**SELECTED PASSAGE:**
▼▼▼

Denver-based interdisciplinary artist Regan Rosburg’s site-specific installation Monument both literally and figuratively addresses humanity’s position in the long arc of time on this planet. In Rosburg’s installation, man-made material such as plastic—which can go thousands of years without disintegrating, is juxtaposed with moss—an organism which has withstood 350 million years of earth’s history. Monument offers some optimism by showing viewers that clues to solving the global climate crisis may lie with ancient species still around today.
Chicago-based Karen Reimer’s colorful, seemingly abstract quilts and embroidered textile pieces reference data visualizations and scientific graphs plotting heat waves, droughts and the long-lasting effects of other environmental disasters. Using found textiles and fabrics, Reimer’s works are the result of a repeated process of patching together disparate elements, dyeing, redyeing, tearing, and resewing—perhaps a meditation on the notion of reuse.

▲▲▲

**SUPPLIED MATERIAL:**
▼▼▼

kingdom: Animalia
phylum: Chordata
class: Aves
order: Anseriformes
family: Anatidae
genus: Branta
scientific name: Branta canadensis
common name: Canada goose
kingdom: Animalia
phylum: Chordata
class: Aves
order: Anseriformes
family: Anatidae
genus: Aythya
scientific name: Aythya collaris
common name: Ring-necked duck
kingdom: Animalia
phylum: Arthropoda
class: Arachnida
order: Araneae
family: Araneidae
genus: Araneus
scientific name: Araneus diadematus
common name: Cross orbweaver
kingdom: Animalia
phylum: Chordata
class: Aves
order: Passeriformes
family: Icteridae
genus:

▲▲▲

**DIRECTIONS:**
[A] Answer these questions from the passage on the two artists:
(i) In which city is Regan Rosburg based?
(ii) For how many years has moss withstood earth's history, according to the passage?
(iii) In which city is Karen Reimer based?
[B] Reproduce, word for word, everything in the passage on the two artists from "Chicago-based Karen Reimer’s" down to "notion of reuse.".

**SOLVED TASKS:**
[A]
(i) Denver
(ii) 350 million years
(iii) Chicago

[B]
Chicago-based Karen Reimer’s colorful, seemingly abstract quilts and embroidered textile pieces reference data visualizations and scientific graphs plotting heat waves, droughts and the long-lasting effects of other environmental disasters. Using found textiles and fabrics, Reimer’s works are the result of a repeated process of patching together disparate elements, dyeing, redyeing, tearing, and resewing—perhaps a meditation on the notion of reuse.